# Document excerpt:
In 1871, a frequent visitor to Rarotonga observed “…(T)he fact of many of the men having visited Tahiti, and even Sydney and Auckland and brought back accounts of the habits and attire of the Europeans in those places has caused a revolution in the sumptuary laws (personal expenditure) of Rarotonga. Everyone wears now what he or she pleases, and they go the whole hog as far as their means will permit; the snuff-coloured smocks and green cotton umbrellas, and hideous coal-scuttle bonnets of the early missionary regime, are consigned to the limbo of forgotten absurdities, and the people have made a stampede in the opposite direction.” (‘Master Mariner’, 1871 a).

Fashions were now entering the Cook Islands from every corner of the globe to which Cook Islands seamen voyaged or from which visiting vessels set sail.

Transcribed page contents
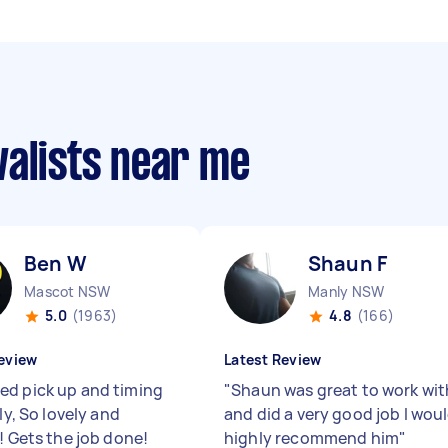
valists near me
Ben W
Shaun F
Mascot NSW
Manly NSW
5.0
(1963)
4.8
(166)
eview
Latest Review
d pick up and timing
"
Shaun was great to work wit
tly, So lovely and
and did a very good job I wou
! Gets the job done!
highly recommend him
"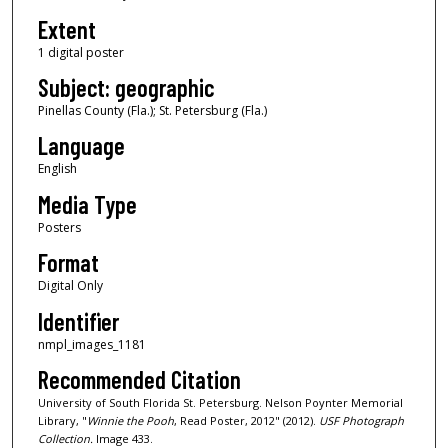
Extent
1 digital poster
Subject: geographic
Pinellas County (Fla.); St. Petersburg (Fla.)
Language
English
Media Type
Posters
Format
Digital Only
Identifier
nmpl_images_1181
Recommended Citation
University of South Florida St. Petersburg. Nelson Poynter Memorial
Library, "
Winnie the Pooh
, Read Poster, 2012" (2012).
USF Photograph
Collection.
Image 433.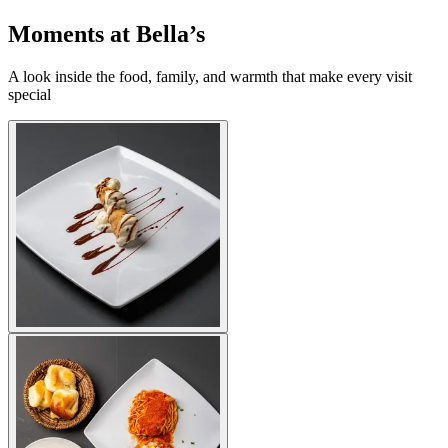
Moments at Bella’s
A look inside the food, family, and warmth that make every visit
special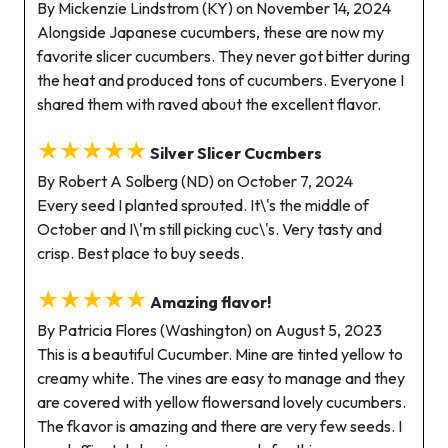
By Mickenzie Lindstrom (KY) on November 14, 2024
Alongside Japanese cucumbers, these are now my
favorite slicer cucumbers. They never got bitter during
the heat and produced tons of cucumbers. Everyone I
shared them with raved about the excellent flavor.
★★★★★
Silver Slicer Cucmbers
By Robert A Solberg (ND) on October 7, 2024
Every seed I planted sprouted. It\'s the middle of
October and I\'m still picking cuc\'s. Very tasty and
crisp. Best place to buy seeds.
★★★★★
Amazing flavor!
By Patricia Flores (Washington) on August 5, 2023
This is a beautiful Cucumber. Mine are tinted yellow to
creamy white. The vines are easy to manage and they
are covered with yellow flowersand lovely cucumbers.
The fkavor is amazing and there are very few seeds. I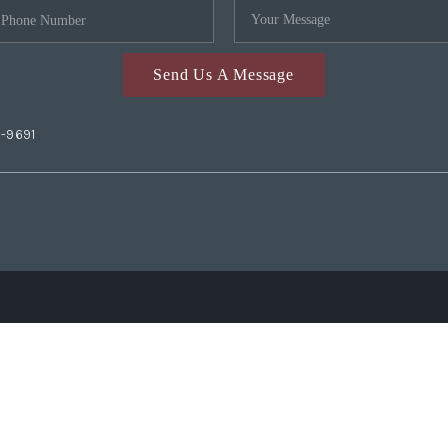
Send Us A Message
2-9691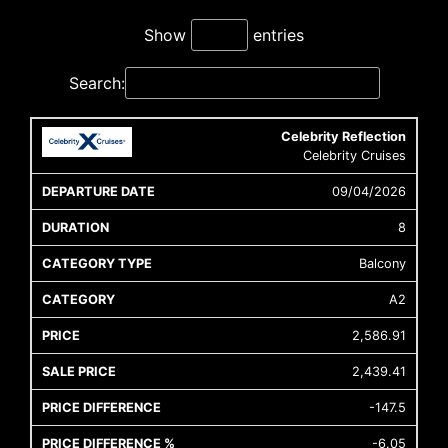
Show
entries
Search:
Celebrity Reflection
Cruise
Cruise
Departure
Celebrity Cruises
Ship
Duratio
Icon
Line
Date
09/04/2026
8
Balcony
A2
2,586.91
2,439.41
-147.5
-6.05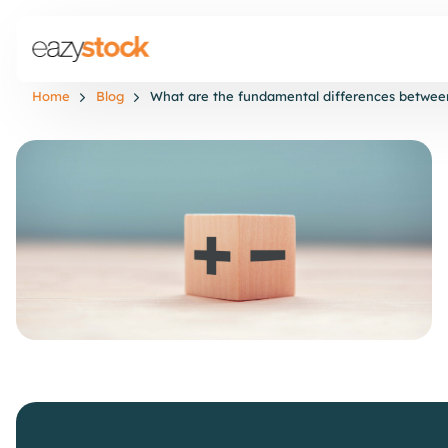
Home
Blog
What are the fundamental differences between 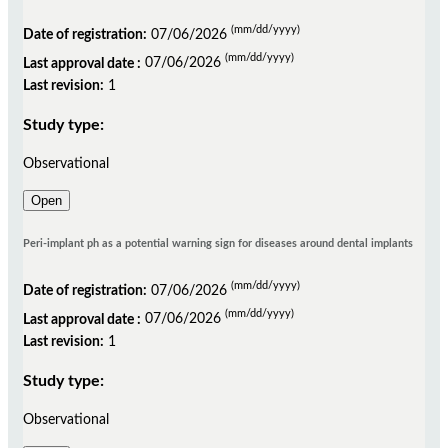
(mm/dd/yyyy)
Date of registration:
07/06/2026
(mm/dd/yyyy)
Last approval date :
07/06/2026
Last revision:
1
Study type:
Observational
Open
Peri-implant ph as a potential warning sign for diseases around dental implants
(mm/dd/yyyy)
Date of registration:
07/06/2026
(mm/dd/yyyy)
Last approval date :
07/06/2026
Last revision:
1
Study type:
Observational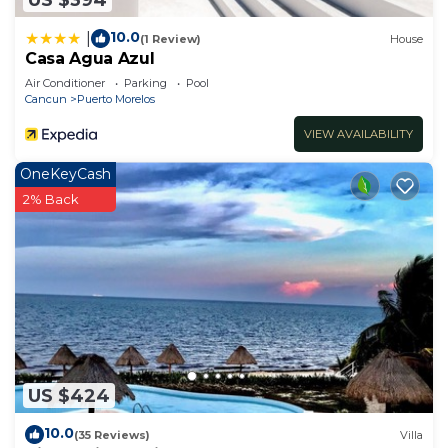
10.0
|
(1 Review)
House
Casa Agua Azul
Air Conditioner
Parking
Pool
Cancun
Puerto Morelos
VIEW AVAILABILITY
OneKeyCash
2% Back
US $424
10.0
(35 Reviews)
Villa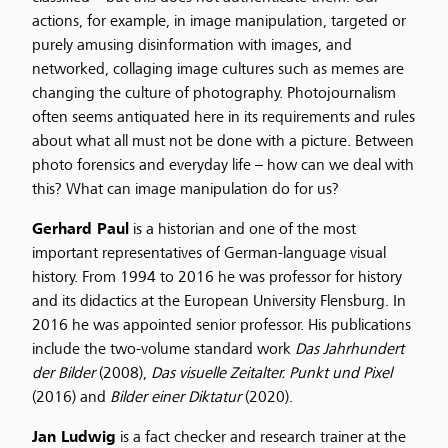
actions, for example, in image manipulation, targeted or
purely amusing disinformation with images, and
networked, collaging image cultures such as memes are
changing the culture of photography. Photojournalism
often seems antiquated here in its requirements and rules
about what all must not be done with a picture. Between
photo forensics and everyday life – how can we deal with
this? What can image manipulation do for us?
Gerhard Paul
is a historian and one of the most
important representatives of German-language visual
history. From 1994 to 2016 he was professor for history
and its didactics at the European University Flensburg. In
2016 he was appointed senior professor. His publications
include the two-volume standard work
Das Jahrhundert
der Bilder
(2008),
Das visuelle Zeitalter. Punkt und Pixel
(2016) and
Bilder einer Diktatur
(2020).
Jan Ludwig
is a fact checker and research trainer at the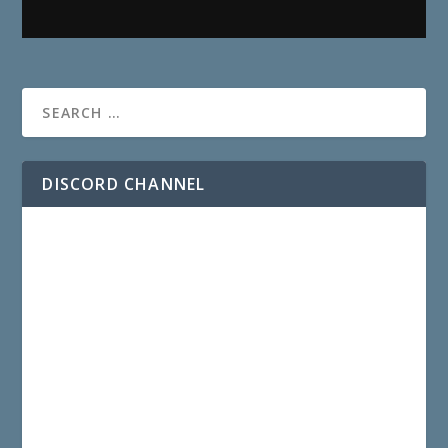
DISCORD CHANNEL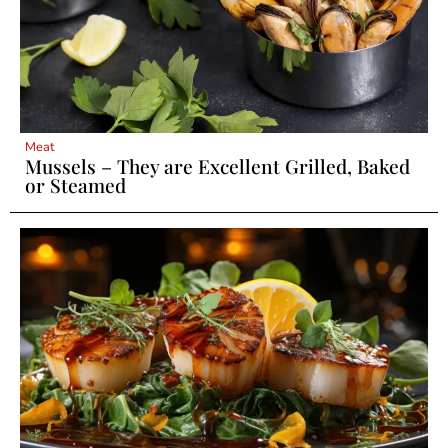
Meat
Mussels – They are Excellent Grilled, Baked
or Steamed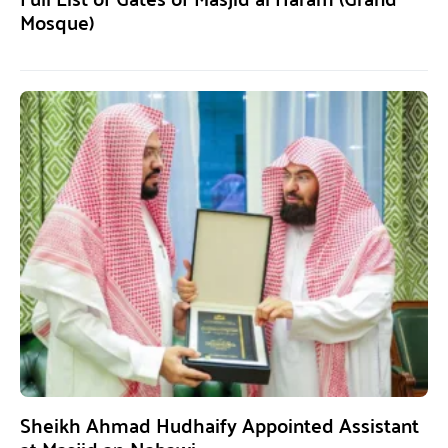
Mosque)
Sheikh Ahmad Hudhaify Appointed Assistant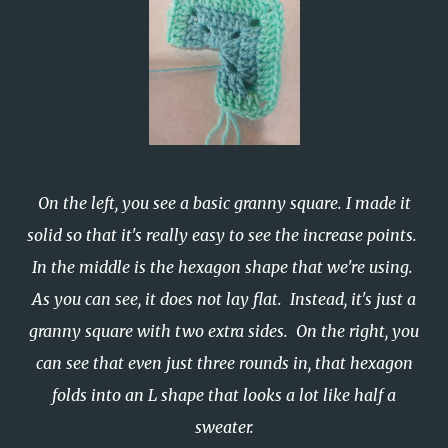
On the left, you see a basic granny square. I made it
solid so that it's really easy to see the increase points.
In the middle is the hexagon shape that we're using.
As you can see, it does not lay flat. Instead, it's just a
granny square with two extra sides. On the right, you
can see that even just three rounds in, that hexagon
folds into an L shape that looks a lot like half a
sweater.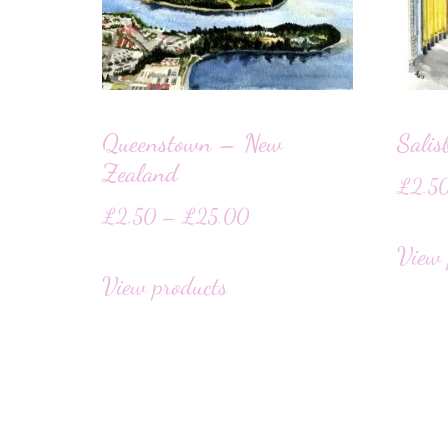
Queenstown – New
Salis
Zealand
£
2.5
£
2.50
–
£
25.00
View 
View products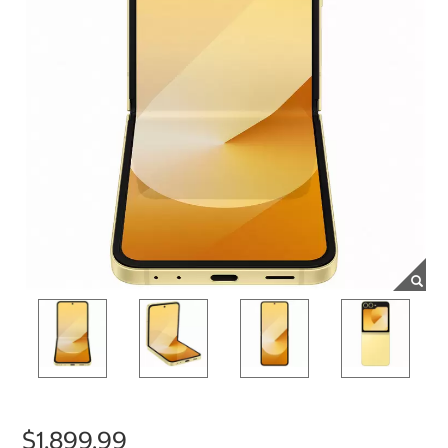
$1,899.99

# Prompt 1:
In the passage on Rarotonga fashions, which places had many of the men visited?
# Prompt 2:
Please pick up the passage on Rarotonga fashions after its final sentence and carry it forward.

# Task answer 1:
Tahiti, Sydney and Auckland.

# Task answer 2:
On Mangaia, hats continued to be made of local material but were lavishly decorated with imported ribbons and artificial flowers. Visiting Mangaia in 1904, the Irish writer Beatrice Grimshaw, observed that, almost every penny that Mangaian’s earned from the fresh fruit trade was “spent in trade-finery…. On Sundays, the churches are a very flower-garden of frippery, the men turning out in the most brilliant of shirts, ties, and suits, the women decking themselves in long loose robes of muslin, sateen, or cheap silk, coloured in the most screaming hues—pea-green, royal blue, scarlet, and orange being all strong favourites. Their hats, made by themselves out of silky arrowroot fibre, are often trimmed with the costliest ribbons and artificial flowers, and even with ostrich plumes to the value of two or three pounds.”

By the late 1930 and early 1940s, a new style of hat, with an elaborate headband came into fashion on Mangaia. This was the pare tō made from long braids of plaited kaka’o or tō.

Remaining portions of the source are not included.